Jurors deliberating Sands lawsuit
In a final plea, an attorney for Hong Kong businessman Richard Suen said Friday that there was circumstantial evidence showing that the Chinese government worked behind the scenes to make sure Las Vegas Sands Corp. won a lucrative gaming license from Macau authorities in 2002.
That aspect, Los Angeles attorney John O’Malley told a Clark County District Court jury, was made possible by the actions of Suen, who filed a civil lawsuit against the casino operator in 2004, claiming he is owed millions for assisting the company’s licensing efforts.
An eight-person jury of five women and three men began deliberating Friday afternoon.
The jury heard almost six weeks of testimony and more than two days of closing arguments in District Judge Michelle Leavitt’s courtroom. Jurors deliberated nine hours until 11 p.m. Friday and will resume deliberations today.
Suen’s attorneys asked jurors to award their client up to $100 million based on a $5 million success fee and 2 percent of the company’s net profits from the Venetian Macau and Sands Macau.
Las Vegas Sands attorney Rusty Hardin told the jury Thursday that Suen deserves nothing because he never made good on his promise to Las Vegas Sands executives throughout 2000 and 2001 to deliver a gaming license. Jurors were shown excerpts of Suen’s testimony early in the trial where he says he should receive nothing if he didn’t deliver the gaming license.

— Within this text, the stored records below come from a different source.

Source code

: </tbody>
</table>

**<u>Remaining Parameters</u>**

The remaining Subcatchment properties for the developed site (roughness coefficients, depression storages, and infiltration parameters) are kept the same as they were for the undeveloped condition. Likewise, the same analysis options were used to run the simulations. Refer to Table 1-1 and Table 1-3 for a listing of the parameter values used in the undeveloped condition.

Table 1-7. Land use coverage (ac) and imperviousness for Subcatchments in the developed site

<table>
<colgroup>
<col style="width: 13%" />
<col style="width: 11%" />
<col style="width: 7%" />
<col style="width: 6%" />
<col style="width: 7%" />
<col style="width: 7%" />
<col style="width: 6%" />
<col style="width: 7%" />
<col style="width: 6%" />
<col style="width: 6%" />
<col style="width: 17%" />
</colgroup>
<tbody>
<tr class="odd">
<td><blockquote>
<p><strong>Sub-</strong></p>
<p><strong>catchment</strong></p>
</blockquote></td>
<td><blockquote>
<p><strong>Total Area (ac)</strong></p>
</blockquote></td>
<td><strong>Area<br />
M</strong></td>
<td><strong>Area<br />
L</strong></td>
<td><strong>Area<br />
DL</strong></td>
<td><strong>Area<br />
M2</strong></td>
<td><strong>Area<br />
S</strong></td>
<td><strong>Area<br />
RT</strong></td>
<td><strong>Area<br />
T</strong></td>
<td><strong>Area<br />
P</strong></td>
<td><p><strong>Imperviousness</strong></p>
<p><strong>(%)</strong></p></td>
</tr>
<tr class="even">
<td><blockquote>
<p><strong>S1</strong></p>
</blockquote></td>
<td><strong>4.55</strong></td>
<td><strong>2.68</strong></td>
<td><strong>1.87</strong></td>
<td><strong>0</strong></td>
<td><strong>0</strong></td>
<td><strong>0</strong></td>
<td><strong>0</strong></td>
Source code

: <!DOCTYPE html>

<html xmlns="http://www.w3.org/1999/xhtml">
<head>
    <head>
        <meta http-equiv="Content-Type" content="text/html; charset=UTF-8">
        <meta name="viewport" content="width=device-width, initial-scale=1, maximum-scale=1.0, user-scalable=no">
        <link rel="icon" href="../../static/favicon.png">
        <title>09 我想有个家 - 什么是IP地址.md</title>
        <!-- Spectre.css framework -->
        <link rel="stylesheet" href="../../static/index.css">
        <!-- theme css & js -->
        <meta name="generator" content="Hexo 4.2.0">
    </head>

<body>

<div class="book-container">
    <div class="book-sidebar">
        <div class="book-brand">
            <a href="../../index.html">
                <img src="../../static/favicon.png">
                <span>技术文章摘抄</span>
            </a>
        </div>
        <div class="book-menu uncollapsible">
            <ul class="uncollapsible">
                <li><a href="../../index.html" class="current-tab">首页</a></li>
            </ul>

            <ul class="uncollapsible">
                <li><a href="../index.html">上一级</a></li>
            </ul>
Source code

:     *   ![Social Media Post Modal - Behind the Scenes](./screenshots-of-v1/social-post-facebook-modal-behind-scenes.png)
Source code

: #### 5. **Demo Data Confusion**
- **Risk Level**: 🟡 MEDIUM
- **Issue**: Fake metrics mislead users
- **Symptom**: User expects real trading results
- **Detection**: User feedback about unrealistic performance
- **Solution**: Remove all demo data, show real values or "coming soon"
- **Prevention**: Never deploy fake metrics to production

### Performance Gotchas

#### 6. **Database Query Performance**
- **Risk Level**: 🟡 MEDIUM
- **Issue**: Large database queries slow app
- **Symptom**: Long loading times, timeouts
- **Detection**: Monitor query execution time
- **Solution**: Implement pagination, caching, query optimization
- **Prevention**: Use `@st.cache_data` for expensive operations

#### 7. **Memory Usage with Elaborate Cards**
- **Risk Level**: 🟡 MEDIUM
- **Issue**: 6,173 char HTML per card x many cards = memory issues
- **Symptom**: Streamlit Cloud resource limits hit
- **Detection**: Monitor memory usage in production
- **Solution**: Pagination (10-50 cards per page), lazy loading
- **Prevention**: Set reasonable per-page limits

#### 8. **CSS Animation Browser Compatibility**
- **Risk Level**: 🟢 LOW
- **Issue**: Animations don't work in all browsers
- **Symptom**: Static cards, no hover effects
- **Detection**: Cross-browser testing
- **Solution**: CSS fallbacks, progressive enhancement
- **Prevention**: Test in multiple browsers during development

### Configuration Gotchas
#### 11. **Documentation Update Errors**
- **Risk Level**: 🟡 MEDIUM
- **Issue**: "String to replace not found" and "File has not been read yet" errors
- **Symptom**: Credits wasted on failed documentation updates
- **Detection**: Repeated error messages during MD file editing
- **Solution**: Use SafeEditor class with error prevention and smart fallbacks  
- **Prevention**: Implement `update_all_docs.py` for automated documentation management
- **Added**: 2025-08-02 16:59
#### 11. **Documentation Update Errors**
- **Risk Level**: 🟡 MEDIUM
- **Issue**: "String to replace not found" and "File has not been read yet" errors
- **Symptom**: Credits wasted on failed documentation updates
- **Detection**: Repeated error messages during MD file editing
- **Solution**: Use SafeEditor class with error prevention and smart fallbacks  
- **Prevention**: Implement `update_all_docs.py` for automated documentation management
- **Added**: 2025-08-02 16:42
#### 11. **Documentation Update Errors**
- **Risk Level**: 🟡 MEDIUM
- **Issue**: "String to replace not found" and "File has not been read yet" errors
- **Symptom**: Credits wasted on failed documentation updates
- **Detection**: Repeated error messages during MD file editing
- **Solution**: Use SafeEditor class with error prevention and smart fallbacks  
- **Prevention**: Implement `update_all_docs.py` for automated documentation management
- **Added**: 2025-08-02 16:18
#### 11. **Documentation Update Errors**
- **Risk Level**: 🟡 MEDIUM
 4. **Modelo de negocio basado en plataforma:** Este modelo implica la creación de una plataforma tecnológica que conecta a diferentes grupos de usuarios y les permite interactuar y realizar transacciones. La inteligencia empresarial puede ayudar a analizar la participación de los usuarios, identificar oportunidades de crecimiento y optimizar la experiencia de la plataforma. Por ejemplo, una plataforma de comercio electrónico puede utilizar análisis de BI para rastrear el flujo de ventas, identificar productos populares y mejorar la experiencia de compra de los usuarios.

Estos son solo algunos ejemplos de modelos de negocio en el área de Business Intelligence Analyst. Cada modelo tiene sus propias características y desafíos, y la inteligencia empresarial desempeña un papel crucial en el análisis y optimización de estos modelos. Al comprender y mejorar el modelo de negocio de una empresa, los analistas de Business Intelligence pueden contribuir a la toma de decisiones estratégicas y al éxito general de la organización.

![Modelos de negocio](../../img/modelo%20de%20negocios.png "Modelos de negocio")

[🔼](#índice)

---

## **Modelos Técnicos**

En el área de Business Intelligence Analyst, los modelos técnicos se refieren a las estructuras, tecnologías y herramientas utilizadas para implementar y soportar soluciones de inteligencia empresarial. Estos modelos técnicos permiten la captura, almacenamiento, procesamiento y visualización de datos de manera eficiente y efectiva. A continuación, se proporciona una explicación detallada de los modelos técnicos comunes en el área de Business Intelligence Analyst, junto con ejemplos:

Las Vegas Sands partnered with Hong Kong-based Galaxy Entertainment in February 2002 and was awarded one of three gaming licenses by the Macau government. The companies could not reach a contract agreement, however, and the partnership was dissolved. Macau then awarded Las Vegas Sands a subconcession.
Suen testified that a series of meetings he arranged in Beijing in July 2001 between Chinese government officials and Las Vegas Sands executives was responsible for the casino operator winning its licensing bid. Suen believes the Chinese government wanted Las Vegas Sands to win one of the gaming licenses based on those meetings.
Friday morning, O’Malley reminded jurors of testimony that showed Las Vegas Sands President Bill Weidner was called to a secret meeting in Macau with the Chinese special administrative region’s chief executive, Edmund Ho. At that meeting, Las Vegas Sands, which was in a doomed partnership with a Taiwanese bank, was paired with Galaxy.
Two members of the Macau Tender Commission, a former Las Vegas Sands attorney from Hong Kong and a representative from an accounting firm all testified that they did not know about the meeting between Weidner and Ho.
“Why did Edmund Ho have a predisposition toward (Las Vegas Sands)?” O’Malley said. “Twice, (Las Vegas Sands) was rescued. Once by Edmund Ho and once by the awarding of the subconcession.”